Stored entries:
* * * * * * *
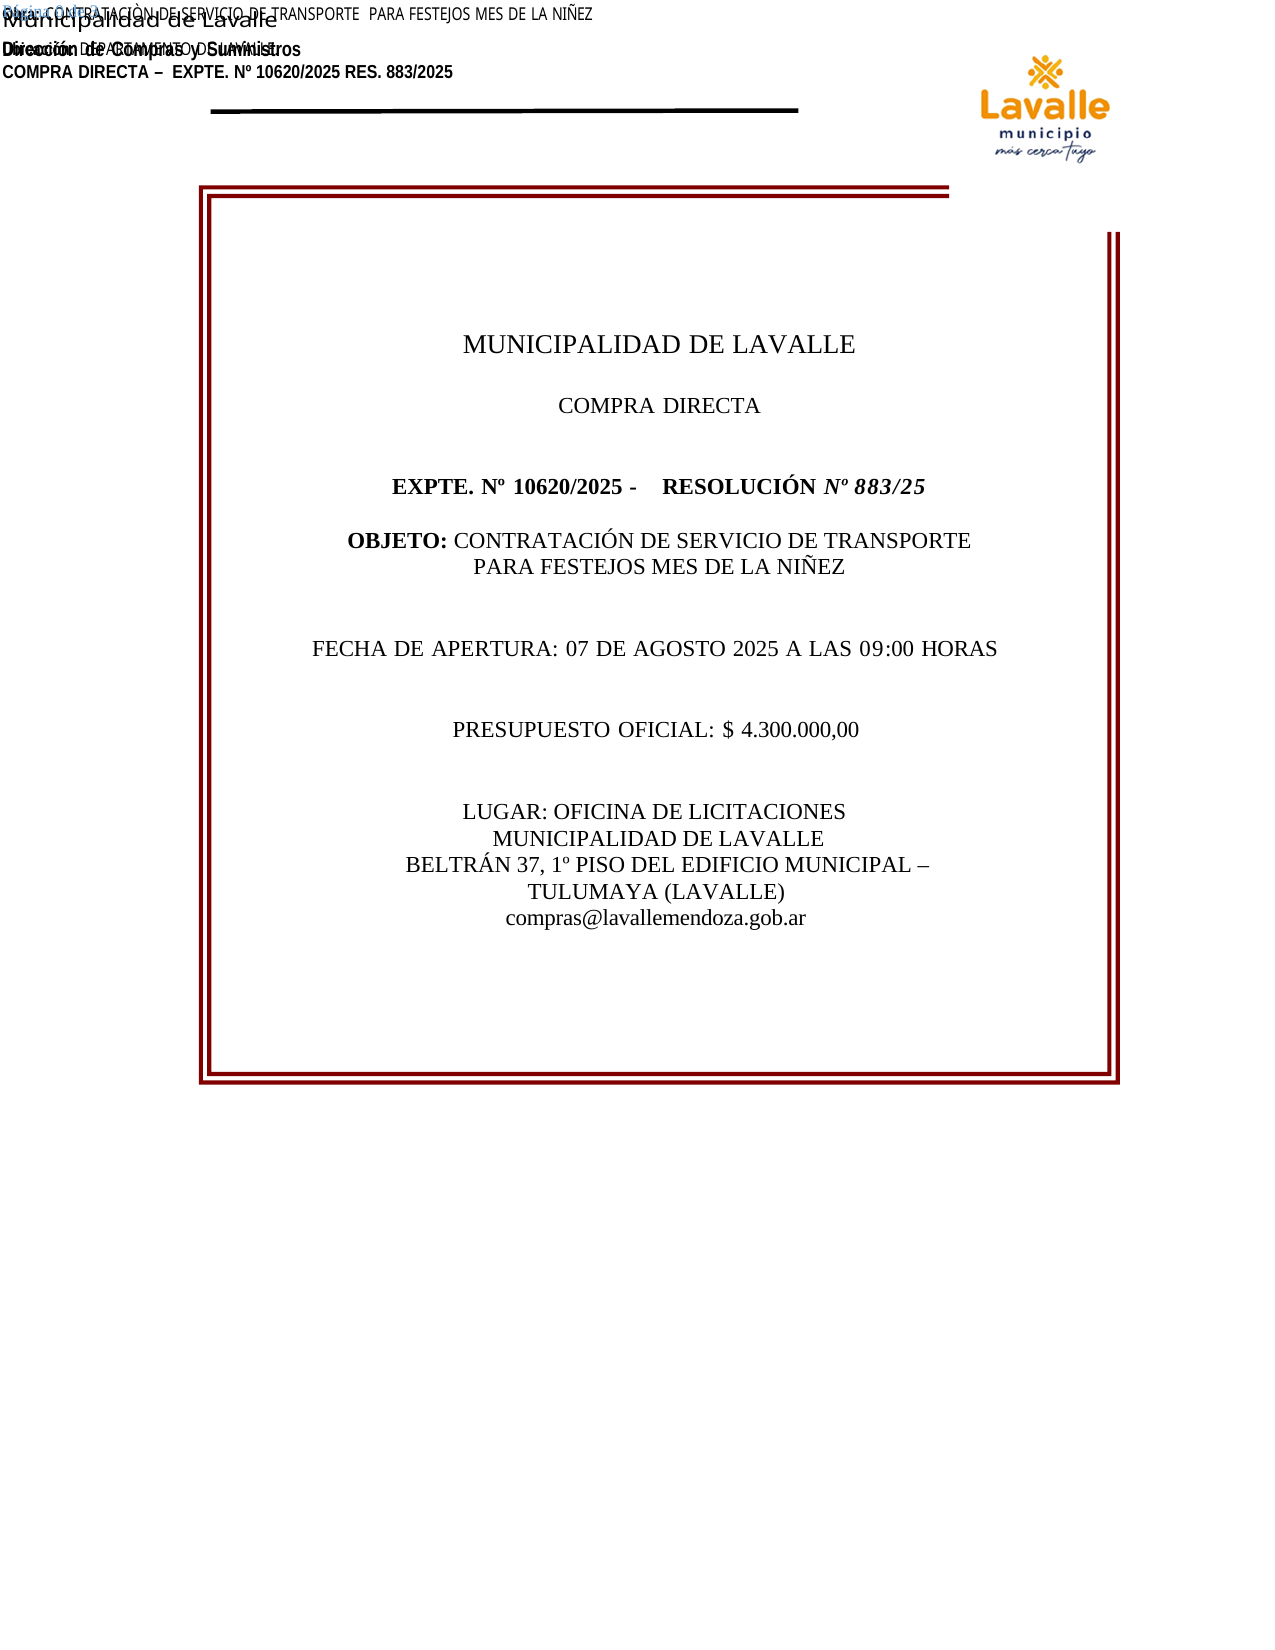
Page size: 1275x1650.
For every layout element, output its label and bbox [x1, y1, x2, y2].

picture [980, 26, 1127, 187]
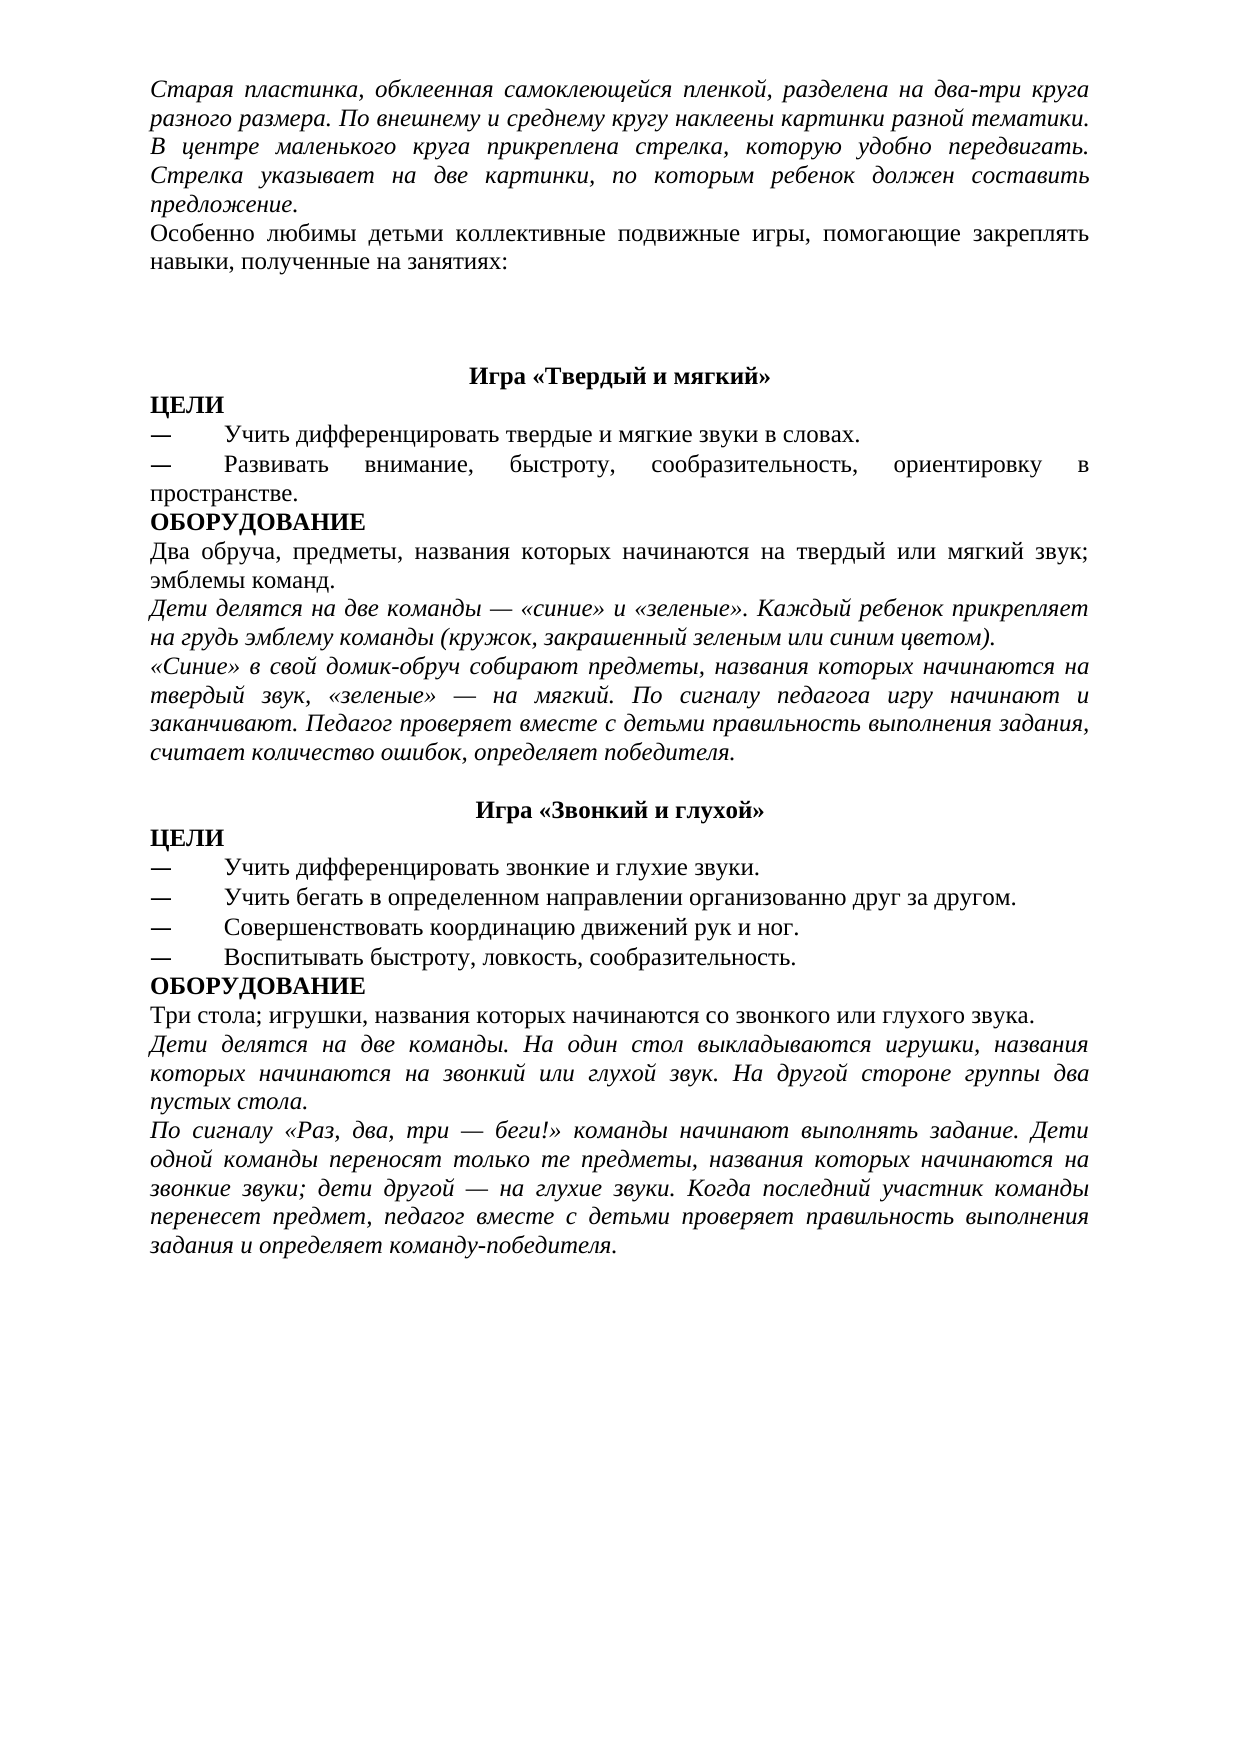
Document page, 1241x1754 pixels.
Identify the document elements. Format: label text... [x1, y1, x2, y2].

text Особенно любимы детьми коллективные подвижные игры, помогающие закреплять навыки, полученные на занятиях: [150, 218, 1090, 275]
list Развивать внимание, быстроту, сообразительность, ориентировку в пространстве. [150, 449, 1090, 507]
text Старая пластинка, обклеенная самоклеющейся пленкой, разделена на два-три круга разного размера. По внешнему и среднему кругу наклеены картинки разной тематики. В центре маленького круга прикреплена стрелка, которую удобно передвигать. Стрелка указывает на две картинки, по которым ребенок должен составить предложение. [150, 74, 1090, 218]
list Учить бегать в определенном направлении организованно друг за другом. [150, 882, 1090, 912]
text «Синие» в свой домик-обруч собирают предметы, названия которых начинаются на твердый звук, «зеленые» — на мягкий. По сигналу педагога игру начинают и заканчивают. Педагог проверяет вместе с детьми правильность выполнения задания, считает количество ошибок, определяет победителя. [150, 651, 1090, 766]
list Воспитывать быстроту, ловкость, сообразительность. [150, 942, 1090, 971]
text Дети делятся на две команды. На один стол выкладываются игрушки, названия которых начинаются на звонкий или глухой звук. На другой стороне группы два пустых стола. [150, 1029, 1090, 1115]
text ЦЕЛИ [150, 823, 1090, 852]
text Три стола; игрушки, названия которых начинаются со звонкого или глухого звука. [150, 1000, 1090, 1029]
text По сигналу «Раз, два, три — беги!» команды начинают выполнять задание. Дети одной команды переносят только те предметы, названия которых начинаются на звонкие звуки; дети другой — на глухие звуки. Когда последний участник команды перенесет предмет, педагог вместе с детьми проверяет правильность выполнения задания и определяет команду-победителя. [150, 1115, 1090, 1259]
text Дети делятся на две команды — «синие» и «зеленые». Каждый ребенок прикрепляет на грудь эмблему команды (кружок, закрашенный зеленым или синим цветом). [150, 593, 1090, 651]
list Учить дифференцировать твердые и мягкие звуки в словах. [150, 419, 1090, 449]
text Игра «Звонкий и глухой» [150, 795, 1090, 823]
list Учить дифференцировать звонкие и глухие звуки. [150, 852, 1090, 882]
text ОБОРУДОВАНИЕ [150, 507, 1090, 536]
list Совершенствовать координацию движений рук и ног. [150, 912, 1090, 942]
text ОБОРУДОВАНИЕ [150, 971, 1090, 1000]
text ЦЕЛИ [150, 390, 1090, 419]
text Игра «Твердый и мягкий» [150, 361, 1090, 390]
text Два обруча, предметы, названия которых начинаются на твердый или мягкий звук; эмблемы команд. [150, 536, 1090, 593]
* * * * * * *
Assignment => All lines from the start of the entries above through the line containing "Document page, 1241x1754 pixels." are to be given again exactly; the pictures are not.

Answer area =>
Page size: 1275x1650.
For every layout element, output its label and bbox [x1, y1, x2, y2].

picture [980, 26, 1127, 187]
Document page, 1241x1754 pixels.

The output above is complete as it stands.